當夫妻要進行人工生殖療程,也必須是基於夫妻的愛情做決定,雙方都有得子的渴望,並承認上帝掌權,因為即使是試管,也不見得能按計畫懷孕。夫妻關係比懷孕更重要。
為自我定義而戰鬥
女性身體不是因為完美無缺而完整,而是因為是上帝的創造而完整!雖然不孕不影響一個人的完整性,但當女性為了生育成為「病人」接受檢查、診斷、治療,她會常常面對心中的殘缺感。她過去可能沒有仔細感受從身體而來的訊息,但因為身體經驗會塑造她對自己的看法,所以她需要不斷反芻新的經驗,帶給她在心理、社會、靈性層面的變化,對抗貼在她身上的負面標籤;她的奮鬥會讓她在不孕經驗中長出新的自我,不孕與懷孕同樣使一個女性內在、外在產生變化。澳洲女性主義生物倫理學家米爾斯(Catherine Mills)認為,生育權的重點不是關乎有無孩子,而是關乎女性根據不同的倫理和美學原則/或價值觀,自由地創造自我,當不孕者留意不孕經驗中的身體狀態及伴隨而來的感受,會與自我、與上帝有更深的連結,不孕成為具創造性的經驗,不孕者與懷孕者同樣有生產力!
二、空掉的子宮
當子宮未如預期孕育胎兒,不孕者會面對失落:
求而未得的失落
面對沒有懷孕的空子宮,不孕者會感到期望落空,有空缺感、失落感,在填滿這份空缺前,需要先面對真實存在的感受、想法。求而未得的失落包含許多意涵:無法成為母親的失落、無法聽到孩子喊「媽媽」的失落、無法傳承的失落、無法為孩子取名字的失落、無法將孩子抱在懷中的失落、無法與朋友聊媽媽經的失落、無法看見父母疼愛孫子女的失落、無法成為祖父母的失落、無法看著孩子上學的失落、無法經歷孩子叛逆的失落、無法祝福孩子獨立求職的失落、無法陪伴生命成長的失落、無法建立理想家庭的失落、無法與孩子一起經歷未來的失落……

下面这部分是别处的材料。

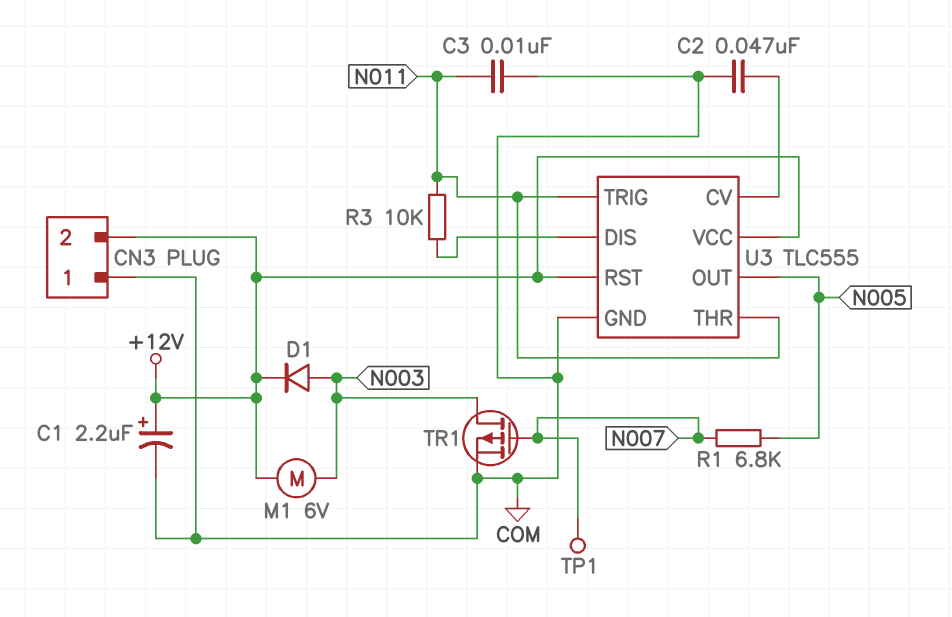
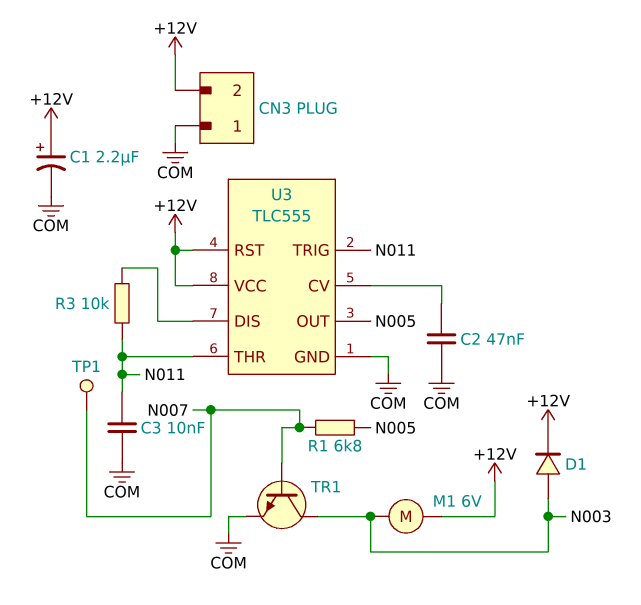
TR1: PMOS (G N007, D N003, S COM) -> NPN (B N007, C N003, E COM)

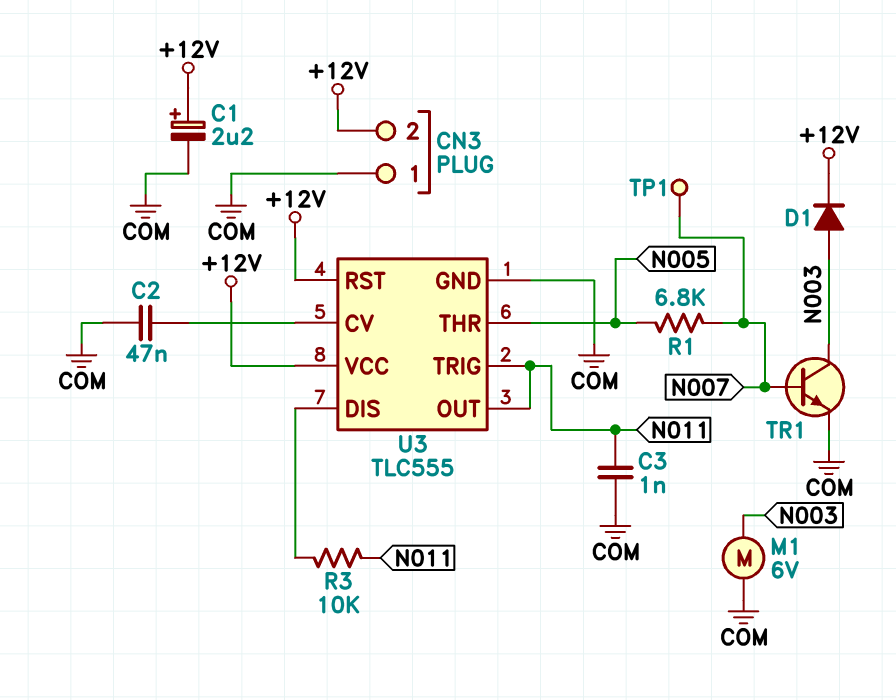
C3: 10nF (COM, N011) -> 1nF (COM, N011)
M1: motor 6V (+12V, N003) -> motor 6V (COM, N003)
U3 pin OUT: N005 -> N011
U3 pin THR: N011 -> N005

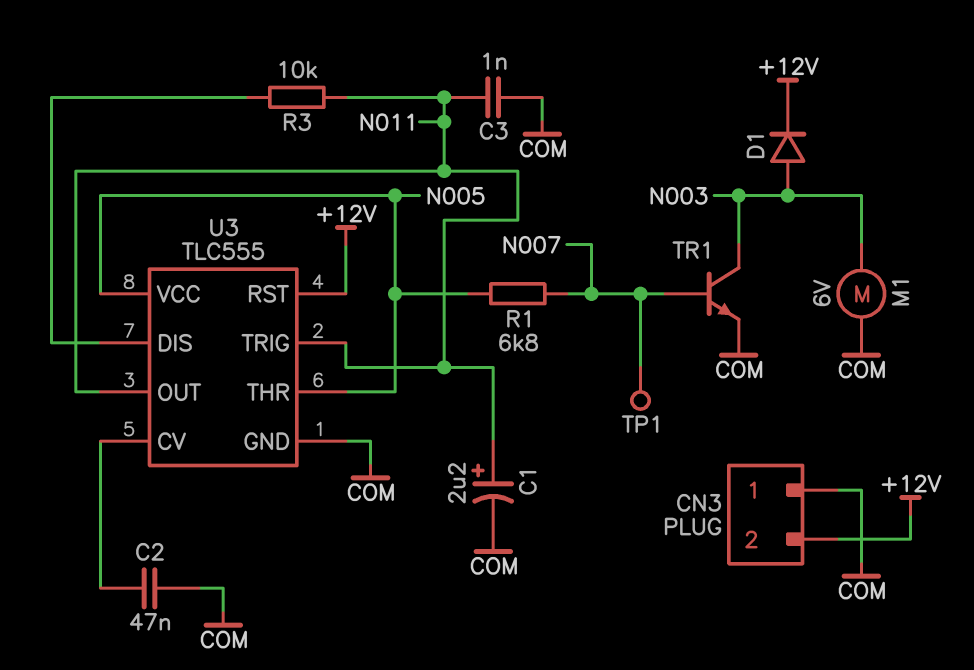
C1: 2.2uF (plus +12V, minus COM) -> 2.2uF (plus N011, minus COM)
U3 pin VCC: +12V -> N005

好多好多的失落,無法一一列出。例如在與其他家庭互動時,可能又有新的觸動,像是跟朋友的孩子玩,不管玩得多開心,孩子最後還是會回去找自己的父母,這時就會浮現「沒有孩子是屬於自己」的失落……。各樣的失落讓不孕者感到悲傷、憤怒、遺憾、孤單、痛苦、不平、嫉妒……,看似小小的事情,其實一點都不小,重重地壓在不孕者心上。
身體形像的失落
「身體」是不孕的重要議題,不孕女性面對許多具體的身體經驗,例如:張開雙腿接受陌生人內診、被冰冷的醫療器械碰觸私密處、排卵針直接打在肚皮上、胚胎從身體排出……等,身體會記得那些理智想抹去的回憶,這些不舒服或悲傷的身體記憶,往往會在性行為、生理期、婦科檢查、人際互動的碰觸中再度浮現,有些人的傷痛記憶甚至會持續到老年。雖然女性身體不會因不孕而變得殘缺,但很多不孕女性都有「不完整」的感受,例如感覺自己比能生育的女性差一點,這時需要好好地為失去的身體形像哀傷,像是為失去的卵巢功能哀悼。不用害怕陷入負面狀態,也不要拒絕負面的記憶,因為那些都是生命經驗的一部分,接住真實的感受才能再次感覺完整,越能尊重及聆聽負面的身體經驗,就越能感受身體愉悅、滿足的正向經驗。接納身體的失落經驗,並向上帝述說帶著傷痕的故事,便有機會重新定義不孕!身體經驗不是令人羞恥的敵人,而是使生命豐富的老師。